For The New Eagle Creek Saloon, artist Sadie Barnette reimagined her father’s bar, the first black-owned gay bar in San Francisco. From 1990 to 1993 Rodney Barnette operated the Eagle Creek Saloon, a family-run business that served a multiracial gay community marginalized by the racist profiling practices of San Francisco’s bar scene at that time. Barnette’s project was two-fold: to re-present and archive the Eagle Creek Saloon via her own vernacular aesthetic, and to host a queer social space where former clientele of the Saloon, guest bartenders, and DJs can participate in ongoing acts of resistance, celebration, activism, and community building. Commissioned by The Lab, Barnette’s installation was activated with a series of free events and culminated as a float in the SF PRIDE Parade on June 30, 2019. Barnette will speak with Dena Beard, director of The Lab, on the process of bringing this project to life.

Whether in the form of drawing, photography or large-scale installation, Sadie Barnette’s work relishes in the abstraction of city space and the transcendence of the mundane to the imaginative. Barnette’s work deals in the currency of the real, in earthly acts of celebration and resistance, but is also tethered to the other-worldly, a speculative fiction, a galactic escape. As the artist says, “This is abstraction in service of everyday magic and survival in America.” Born and raised in Oakland, California, she earned her BFA from CalArts and her MFA from the University of California, San Diego. Her work has been exhibited throughout the United States and internationally and is in the permanent collections of museums such as LACMA, Berkeley Art Museum, the California African American Museum, Studio Museum in Harlem (where she was also Artist-in-Residence), Brooklyn Museum and the Guggenheim.

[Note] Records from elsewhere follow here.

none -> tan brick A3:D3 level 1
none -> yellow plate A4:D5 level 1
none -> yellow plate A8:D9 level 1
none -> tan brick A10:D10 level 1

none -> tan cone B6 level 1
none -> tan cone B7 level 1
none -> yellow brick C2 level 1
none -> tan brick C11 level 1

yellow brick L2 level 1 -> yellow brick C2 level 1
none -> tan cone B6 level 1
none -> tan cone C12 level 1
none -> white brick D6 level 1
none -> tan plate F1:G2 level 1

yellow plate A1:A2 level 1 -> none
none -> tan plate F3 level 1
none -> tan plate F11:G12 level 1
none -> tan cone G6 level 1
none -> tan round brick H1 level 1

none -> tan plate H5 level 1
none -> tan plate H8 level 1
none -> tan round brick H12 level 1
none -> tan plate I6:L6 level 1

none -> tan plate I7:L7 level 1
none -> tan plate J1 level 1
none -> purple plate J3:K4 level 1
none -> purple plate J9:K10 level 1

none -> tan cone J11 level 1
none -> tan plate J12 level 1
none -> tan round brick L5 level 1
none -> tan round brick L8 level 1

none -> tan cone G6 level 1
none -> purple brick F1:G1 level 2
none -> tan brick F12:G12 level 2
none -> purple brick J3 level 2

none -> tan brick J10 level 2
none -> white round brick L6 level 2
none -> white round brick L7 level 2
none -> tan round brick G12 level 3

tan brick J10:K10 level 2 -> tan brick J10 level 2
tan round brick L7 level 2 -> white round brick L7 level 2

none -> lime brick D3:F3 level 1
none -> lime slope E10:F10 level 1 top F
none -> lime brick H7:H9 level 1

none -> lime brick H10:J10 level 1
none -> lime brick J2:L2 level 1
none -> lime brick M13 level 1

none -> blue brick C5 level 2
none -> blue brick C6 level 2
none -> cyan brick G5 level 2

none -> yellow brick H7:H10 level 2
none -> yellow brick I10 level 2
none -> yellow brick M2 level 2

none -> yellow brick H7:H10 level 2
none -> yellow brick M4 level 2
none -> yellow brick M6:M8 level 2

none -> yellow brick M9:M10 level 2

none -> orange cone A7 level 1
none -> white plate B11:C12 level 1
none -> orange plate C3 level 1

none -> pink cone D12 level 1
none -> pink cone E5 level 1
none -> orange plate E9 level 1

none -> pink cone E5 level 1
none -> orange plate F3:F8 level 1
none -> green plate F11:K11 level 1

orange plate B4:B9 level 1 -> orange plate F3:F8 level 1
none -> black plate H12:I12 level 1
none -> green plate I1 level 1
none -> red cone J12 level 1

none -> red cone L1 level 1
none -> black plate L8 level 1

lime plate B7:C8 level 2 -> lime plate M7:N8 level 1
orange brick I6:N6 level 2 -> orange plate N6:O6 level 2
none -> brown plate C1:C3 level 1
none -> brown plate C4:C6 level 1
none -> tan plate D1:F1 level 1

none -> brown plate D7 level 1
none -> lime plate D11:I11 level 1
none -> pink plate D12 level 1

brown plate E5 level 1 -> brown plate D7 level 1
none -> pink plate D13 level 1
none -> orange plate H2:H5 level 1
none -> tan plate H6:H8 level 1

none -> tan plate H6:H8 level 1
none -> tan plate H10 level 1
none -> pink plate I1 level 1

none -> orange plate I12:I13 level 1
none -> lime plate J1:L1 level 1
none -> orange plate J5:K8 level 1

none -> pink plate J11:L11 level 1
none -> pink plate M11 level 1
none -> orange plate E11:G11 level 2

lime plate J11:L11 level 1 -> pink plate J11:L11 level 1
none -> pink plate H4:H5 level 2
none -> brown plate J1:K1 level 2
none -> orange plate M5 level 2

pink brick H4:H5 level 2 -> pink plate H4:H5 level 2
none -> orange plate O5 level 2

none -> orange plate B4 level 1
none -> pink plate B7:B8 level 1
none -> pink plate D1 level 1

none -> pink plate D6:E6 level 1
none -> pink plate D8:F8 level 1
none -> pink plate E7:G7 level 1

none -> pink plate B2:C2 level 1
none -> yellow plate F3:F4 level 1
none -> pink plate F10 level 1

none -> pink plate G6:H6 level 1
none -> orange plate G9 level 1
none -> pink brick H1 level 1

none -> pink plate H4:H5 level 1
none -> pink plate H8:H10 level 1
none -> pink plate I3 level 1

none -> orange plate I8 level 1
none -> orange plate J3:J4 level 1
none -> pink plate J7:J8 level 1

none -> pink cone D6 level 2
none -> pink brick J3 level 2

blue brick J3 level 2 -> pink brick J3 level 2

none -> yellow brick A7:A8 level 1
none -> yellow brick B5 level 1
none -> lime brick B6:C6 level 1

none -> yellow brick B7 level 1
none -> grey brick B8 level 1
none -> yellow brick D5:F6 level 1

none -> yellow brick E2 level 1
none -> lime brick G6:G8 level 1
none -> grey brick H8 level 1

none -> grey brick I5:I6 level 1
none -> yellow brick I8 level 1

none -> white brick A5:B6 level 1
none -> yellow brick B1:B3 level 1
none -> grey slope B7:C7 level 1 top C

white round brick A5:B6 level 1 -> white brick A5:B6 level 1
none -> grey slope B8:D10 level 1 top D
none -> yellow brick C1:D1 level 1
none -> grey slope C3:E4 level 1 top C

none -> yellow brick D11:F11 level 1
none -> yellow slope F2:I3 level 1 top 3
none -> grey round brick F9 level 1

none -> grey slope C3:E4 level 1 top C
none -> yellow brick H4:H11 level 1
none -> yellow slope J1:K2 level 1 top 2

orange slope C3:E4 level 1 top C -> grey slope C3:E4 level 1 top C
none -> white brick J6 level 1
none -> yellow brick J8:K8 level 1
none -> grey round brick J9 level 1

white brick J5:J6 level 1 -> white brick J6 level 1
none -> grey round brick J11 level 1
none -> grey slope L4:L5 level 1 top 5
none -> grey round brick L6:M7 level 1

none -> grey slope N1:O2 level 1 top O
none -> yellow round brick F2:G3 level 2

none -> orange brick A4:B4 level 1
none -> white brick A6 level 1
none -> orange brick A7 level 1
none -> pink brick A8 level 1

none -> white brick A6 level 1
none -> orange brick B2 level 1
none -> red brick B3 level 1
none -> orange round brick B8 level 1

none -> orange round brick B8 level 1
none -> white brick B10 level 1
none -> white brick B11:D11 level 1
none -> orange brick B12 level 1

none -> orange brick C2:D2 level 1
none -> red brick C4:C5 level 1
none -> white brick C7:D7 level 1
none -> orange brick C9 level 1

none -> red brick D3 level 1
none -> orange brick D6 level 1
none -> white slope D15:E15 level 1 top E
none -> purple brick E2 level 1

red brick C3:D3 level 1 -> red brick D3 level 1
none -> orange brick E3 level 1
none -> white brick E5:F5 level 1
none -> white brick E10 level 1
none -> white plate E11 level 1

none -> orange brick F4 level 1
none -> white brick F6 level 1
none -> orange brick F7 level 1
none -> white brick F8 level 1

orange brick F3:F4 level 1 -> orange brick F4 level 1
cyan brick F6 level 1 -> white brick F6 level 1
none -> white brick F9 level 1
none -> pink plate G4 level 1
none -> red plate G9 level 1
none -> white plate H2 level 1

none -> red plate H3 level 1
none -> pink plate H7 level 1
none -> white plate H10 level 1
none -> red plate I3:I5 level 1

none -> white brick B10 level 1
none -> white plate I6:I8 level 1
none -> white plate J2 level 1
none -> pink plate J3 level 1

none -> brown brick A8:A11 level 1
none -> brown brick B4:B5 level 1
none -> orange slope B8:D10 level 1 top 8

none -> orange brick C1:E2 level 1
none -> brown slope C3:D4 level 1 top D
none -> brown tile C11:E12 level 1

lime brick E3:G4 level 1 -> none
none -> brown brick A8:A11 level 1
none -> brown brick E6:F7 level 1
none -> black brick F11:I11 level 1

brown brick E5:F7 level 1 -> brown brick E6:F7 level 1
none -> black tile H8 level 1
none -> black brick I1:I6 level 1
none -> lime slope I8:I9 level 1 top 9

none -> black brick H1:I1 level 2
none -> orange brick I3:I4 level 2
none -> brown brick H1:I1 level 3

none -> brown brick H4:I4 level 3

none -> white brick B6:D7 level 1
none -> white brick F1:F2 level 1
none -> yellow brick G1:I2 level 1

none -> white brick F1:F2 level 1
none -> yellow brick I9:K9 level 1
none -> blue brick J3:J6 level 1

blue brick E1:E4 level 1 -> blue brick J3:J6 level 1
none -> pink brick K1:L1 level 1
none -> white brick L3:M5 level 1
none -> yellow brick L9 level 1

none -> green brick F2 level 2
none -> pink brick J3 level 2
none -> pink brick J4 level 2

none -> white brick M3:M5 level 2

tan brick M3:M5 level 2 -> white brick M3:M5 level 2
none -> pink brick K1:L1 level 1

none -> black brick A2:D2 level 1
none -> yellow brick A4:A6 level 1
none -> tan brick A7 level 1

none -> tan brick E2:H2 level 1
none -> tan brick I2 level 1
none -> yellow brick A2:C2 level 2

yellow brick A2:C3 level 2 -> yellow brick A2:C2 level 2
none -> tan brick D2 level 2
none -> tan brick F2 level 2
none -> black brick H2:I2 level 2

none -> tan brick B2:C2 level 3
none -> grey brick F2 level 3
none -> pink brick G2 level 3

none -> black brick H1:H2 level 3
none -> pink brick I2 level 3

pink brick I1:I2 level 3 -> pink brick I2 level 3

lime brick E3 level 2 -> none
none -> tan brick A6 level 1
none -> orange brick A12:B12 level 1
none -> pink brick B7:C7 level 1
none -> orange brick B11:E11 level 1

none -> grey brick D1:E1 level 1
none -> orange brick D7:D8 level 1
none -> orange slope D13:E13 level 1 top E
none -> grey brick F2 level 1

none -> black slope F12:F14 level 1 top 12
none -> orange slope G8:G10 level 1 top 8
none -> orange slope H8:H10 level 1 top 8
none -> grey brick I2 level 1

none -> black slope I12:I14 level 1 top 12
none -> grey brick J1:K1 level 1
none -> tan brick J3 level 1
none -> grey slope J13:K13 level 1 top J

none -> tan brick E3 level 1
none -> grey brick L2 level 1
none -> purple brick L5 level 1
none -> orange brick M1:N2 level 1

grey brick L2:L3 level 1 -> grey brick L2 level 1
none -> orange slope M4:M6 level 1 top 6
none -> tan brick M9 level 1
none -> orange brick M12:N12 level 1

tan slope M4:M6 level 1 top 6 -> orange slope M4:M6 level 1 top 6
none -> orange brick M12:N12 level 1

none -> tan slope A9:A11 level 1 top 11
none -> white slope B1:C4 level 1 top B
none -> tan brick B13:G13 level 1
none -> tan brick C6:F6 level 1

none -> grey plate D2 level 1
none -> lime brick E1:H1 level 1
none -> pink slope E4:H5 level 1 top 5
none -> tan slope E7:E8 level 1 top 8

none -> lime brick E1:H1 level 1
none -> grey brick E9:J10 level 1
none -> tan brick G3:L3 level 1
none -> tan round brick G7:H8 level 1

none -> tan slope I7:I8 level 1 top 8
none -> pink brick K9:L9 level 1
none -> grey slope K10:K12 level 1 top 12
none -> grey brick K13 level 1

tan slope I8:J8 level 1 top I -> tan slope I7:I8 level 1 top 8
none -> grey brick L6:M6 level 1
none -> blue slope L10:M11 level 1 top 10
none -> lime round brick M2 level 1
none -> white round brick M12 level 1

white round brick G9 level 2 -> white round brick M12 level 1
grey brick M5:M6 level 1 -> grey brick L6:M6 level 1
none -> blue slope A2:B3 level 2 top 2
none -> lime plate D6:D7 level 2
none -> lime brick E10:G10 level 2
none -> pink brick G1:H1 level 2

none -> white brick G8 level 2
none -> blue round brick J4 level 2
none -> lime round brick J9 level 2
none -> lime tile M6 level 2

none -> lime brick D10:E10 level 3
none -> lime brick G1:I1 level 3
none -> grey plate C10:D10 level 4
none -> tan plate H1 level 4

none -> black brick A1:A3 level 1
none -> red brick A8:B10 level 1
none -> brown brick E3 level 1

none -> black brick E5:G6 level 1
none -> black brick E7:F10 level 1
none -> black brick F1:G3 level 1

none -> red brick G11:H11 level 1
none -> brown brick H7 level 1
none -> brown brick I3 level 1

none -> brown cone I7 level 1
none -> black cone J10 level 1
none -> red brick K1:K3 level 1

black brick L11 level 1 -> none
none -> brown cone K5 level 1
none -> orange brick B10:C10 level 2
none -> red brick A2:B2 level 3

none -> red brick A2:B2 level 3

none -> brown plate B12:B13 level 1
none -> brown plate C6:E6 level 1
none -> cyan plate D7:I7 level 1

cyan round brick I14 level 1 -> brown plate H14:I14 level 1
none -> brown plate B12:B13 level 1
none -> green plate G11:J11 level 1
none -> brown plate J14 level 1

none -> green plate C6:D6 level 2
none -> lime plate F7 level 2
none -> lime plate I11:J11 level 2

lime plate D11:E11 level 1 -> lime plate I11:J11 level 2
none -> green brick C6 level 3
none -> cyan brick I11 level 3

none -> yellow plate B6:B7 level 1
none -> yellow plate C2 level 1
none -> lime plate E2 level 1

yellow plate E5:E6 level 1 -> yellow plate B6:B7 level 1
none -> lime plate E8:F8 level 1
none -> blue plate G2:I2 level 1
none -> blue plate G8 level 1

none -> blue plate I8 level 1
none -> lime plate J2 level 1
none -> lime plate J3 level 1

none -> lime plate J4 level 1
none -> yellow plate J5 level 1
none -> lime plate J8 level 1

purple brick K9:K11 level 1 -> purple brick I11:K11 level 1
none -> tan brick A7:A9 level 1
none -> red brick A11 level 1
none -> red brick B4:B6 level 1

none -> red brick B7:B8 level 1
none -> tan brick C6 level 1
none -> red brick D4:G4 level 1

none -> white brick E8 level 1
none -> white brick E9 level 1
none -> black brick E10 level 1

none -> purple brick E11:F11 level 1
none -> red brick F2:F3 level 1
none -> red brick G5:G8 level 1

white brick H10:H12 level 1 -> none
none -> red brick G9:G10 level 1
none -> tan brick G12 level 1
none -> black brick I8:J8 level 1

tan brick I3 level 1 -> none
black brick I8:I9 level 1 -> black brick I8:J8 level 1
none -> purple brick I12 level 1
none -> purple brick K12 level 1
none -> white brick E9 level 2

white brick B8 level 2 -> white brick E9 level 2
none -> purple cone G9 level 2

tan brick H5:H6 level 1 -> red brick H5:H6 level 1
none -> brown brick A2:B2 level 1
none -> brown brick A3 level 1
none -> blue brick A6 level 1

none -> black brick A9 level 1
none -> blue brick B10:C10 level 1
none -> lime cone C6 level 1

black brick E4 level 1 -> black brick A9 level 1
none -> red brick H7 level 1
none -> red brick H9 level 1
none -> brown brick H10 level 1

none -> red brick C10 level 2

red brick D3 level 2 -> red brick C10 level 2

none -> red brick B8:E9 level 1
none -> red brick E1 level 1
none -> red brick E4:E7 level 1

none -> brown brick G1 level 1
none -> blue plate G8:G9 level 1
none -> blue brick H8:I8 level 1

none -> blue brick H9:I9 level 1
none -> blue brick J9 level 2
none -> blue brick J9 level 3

Dena Beard is Executive Director of The Lab in San Francisco. She received her M.A. in Art History, Theory, and Criticism from the School of the Art Institute of Chicago and was previously Assistant Curator at the Berkeley Art Museum and Pacific Film Archive. She believes it is important to constantly question perceptual and organizational models, deeply engaging with new modes of thinking around the arts. Beard has organized projects with artists such as Lutz Bacher, Sadie Barnette, Tongo Eisen-Martin, Ellen Fullman, Dora García, Jacqueline Gordon, Anna Halprin, Asher Hartman, Fritzia Irízar, Norma Jeane, Annea Lockwood, Barry McGee, Silke Otto-Knapp, Brontez Purnell, Wadada Leo Smith, and Apichatpong Weerasethakul.